- Passage for review -
*** Block opens ***
Dr Emile Chabal

Reader in History

Background

I completed my BA, MPhil and PhD in History at Cambridge. I was also a visiting student at Rice University in 2005-6, a Kennedy Scholar at Harvard University in 2008-9 and a pensionnaire étranger (overseas scholar) at the École Normale Supérieure in Paris in 2010-11. My doctoral thesis - completed in 2011 - was awarded the Cambridge History Faculty's Prince Consort and Thirlwall Prize, and Seeley Medal for the best dissertation across all periods.

Shortly after finishing my PhD, I took up a position as a Departmental Lecturer in Modern European History in the Faculty of History and Balliol College, Oxford. In 2012, I returned to Cambridge as a Research Fellow in French Political History at St John's College. I came to Edinburgh in September 2013 as a Chancellor’s Fellow in History. I served as director of the Centre for the Study of Modern and Contemporary History from 2017-2020, and I was promoted to Reader in 2018.

You will find more details about my publications and research on my personal homepage.
*** Block closes ***
- Data listing -
*** Block opens ***
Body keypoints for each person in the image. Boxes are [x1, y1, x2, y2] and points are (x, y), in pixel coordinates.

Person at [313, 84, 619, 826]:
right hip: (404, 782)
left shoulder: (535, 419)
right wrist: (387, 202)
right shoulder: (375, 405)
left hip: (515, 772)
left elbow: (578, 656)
*** Block closes ***
*** Block opens ***
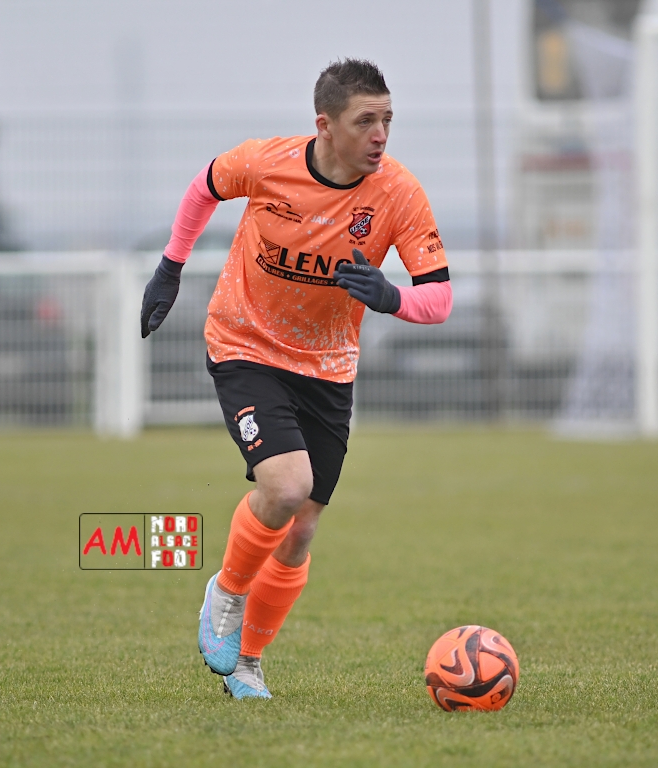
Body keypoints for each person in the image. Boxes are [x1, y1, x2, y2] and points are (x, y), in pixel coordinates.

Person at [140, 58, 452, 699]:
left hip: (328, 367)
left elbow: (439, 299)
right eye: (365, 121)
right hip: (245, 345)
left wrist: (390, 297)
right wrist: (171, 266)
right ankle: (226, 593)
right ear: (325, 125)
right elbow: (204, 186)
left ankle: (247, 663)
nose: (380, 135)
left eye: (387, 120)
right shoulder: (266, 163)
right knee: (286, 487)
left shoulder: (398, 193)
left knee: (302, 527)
*** Block closes ***
- Task brief -
Continue the profile of Dr Emile Chabal from the point after its last sentence.

- Written response -
Responsibilities & affiliations

Editor, Contemporary European History

Advisory Panel, H-France

Scottish Graduate School of Arts and Humanities, Discipline+ Catalyst representative for history for the University of Edinburgh

Arts and Humanities Research Council, Peer Review College

Undergraduate teaching

  • Making of the Modern World 
  • Themes in Modern European History
  • Historical Skills and Methods I (pathway: 'Nations and nationalism'
  • Historical Skills and Methods II (pathway: 'Race, immigration and colonialism in French film')
  • Undergraduate dissertations
  • France since 1940 (option course)
  • The Marxist Imagination in Europe, c.1950-present (option course)
  • Dreams and nightmares: the culture and politics of postwar Europe (special subject)

Postgraduate teaching

  • Writing History: Theory and Practice
  • Historical Methodology (pathway: 'Writing contemporary history')
  • Historical Research: Sources and Skills (pathway: 'Interpreting film')
  • Revolutions in the Twentieth Century
  • An Uncertain World: the West since the 1970s

Open to PhD supervision enquiries?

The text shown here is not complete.